Когда производство есть автомат, тогда общество есть стремление к знаниям. Мерилом общественной оценки человека перестанет быть уровень благосостояния, раз уж любой уровень будет доступен в автоматической справедливости. Доступность лишает материальную ценность це?нности. Не нужно низводить всех до уровня нищеты, чтобы сделать равными. Не нужно всех делать и равно богатыми. Достаточно положительно опошлить богатство, опошлить само желание обогащения полной доступностью богатства. И на фоне пошлости, потускневшего, исчезающего стремления к оперированию материальными ценностями ценность приобретет стремление к знаниям, единственной ценности. Информация, знания, продукт таланта и сам талант, идея в чистом виде станет мерилом богатства. Это богатство не может иссякнуть, его нельзя потратить - расточительно обменяться идеями значит не расточить, а, наоборот, обогатиться вдвойне, обогатить весь мир.

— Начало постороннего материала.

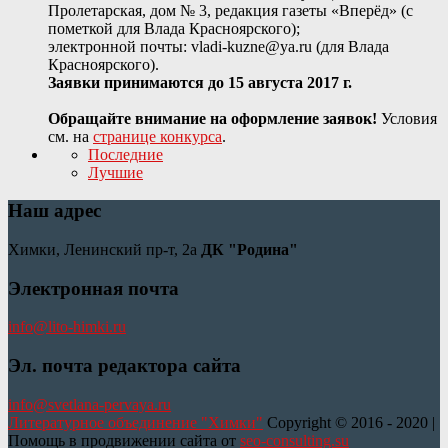
Пролетарская, дом № 3, редакция газеты «Вперёд» (с
пометкой для Влада Красноярского);
электронной почты: vladi-kuzne@ya.ru (для Влада
Красноярского).
Заявки принимаются до 15 августа 2017 г.
Обращайте внимание на оформление заявок!
Условия
см. на
странице конкурса
.
Последние
Лучшие
Наш адрес
Химки, Ленинский пр-т, 2а
ДК "Родина"
Электронная почта
info@lito-himki.ru
Эл. почта редактора сайта
info@svetlana-pervaya.ru
Литературное объединение "Химки"
Copyright © 2016 - 2020 |
Помощь в продвижении сайта от
seo-consulting.su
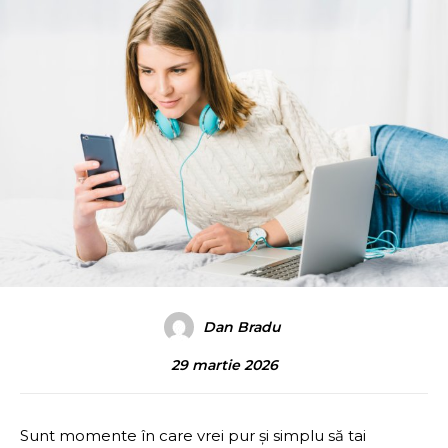
Dan Bradu
29 martie 2026
Sunt momente în care vrei pur și simplu să tai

А всеобщий тяжкий нынешний труд лишь этап на пути к исчезновению пролетариата как класса. - Когда в производстве будет господствовать бесчеловечный труд автоматов, равнодушно напрягающиеся машины. Бесчеловечный труд освободит человека для человека, сотворит прогресс, поместит все высокие желания в фактические ощущения; и засверкают радостные слезы. И цель - не избавленье от труда, но отдохнувший свежий труд, природная база и природная надстройка. В этом - историческое движение, осознанно направленное Программой и Уставом, - естественное, жизненно-мягкое, исчезновение и диктатуры, и пролетариата.
Даже теперь самые сухие выдержки официальных документов и воззваний полны жизни. Полны строк о стремлении раскрытия "лучших нравственных качеств свободного человека", воспитание "нового человека, гармонически сочетающего в себе духовное богатство, моральную чистоту и физическое совершенство", отношений, основанных "на чувствах взаимной любви и дружбы". Несмотря на гимн труда и даже на радость созерцания собственного труда, "исчезнет тяжелый физический труд", мы станем страной "самого короткого рабочего дня". Ну просто любовь плюс электрификация всей страны.
Вверху лихо скакали слитные пачки туч. Поглощенный всеми этими вещами идей Марат возвращался с обеденного перерыва по степному пустырю скелета, когда его на тонкой и уже скользкой тропинке поймал падающий поток. Хлынул ливень, и тут же ветер, как будто долго ждал такой удачи, злорадно хватанул по лицу Марата своей большой мокрой тряпкой. Внезапность сделала этот первый размашистый и точный мах очень удачным и смачным, облепив все лицо и обильно залив нос. Но не смог тронуть несмотрящий взгляд накануне нужной мысли.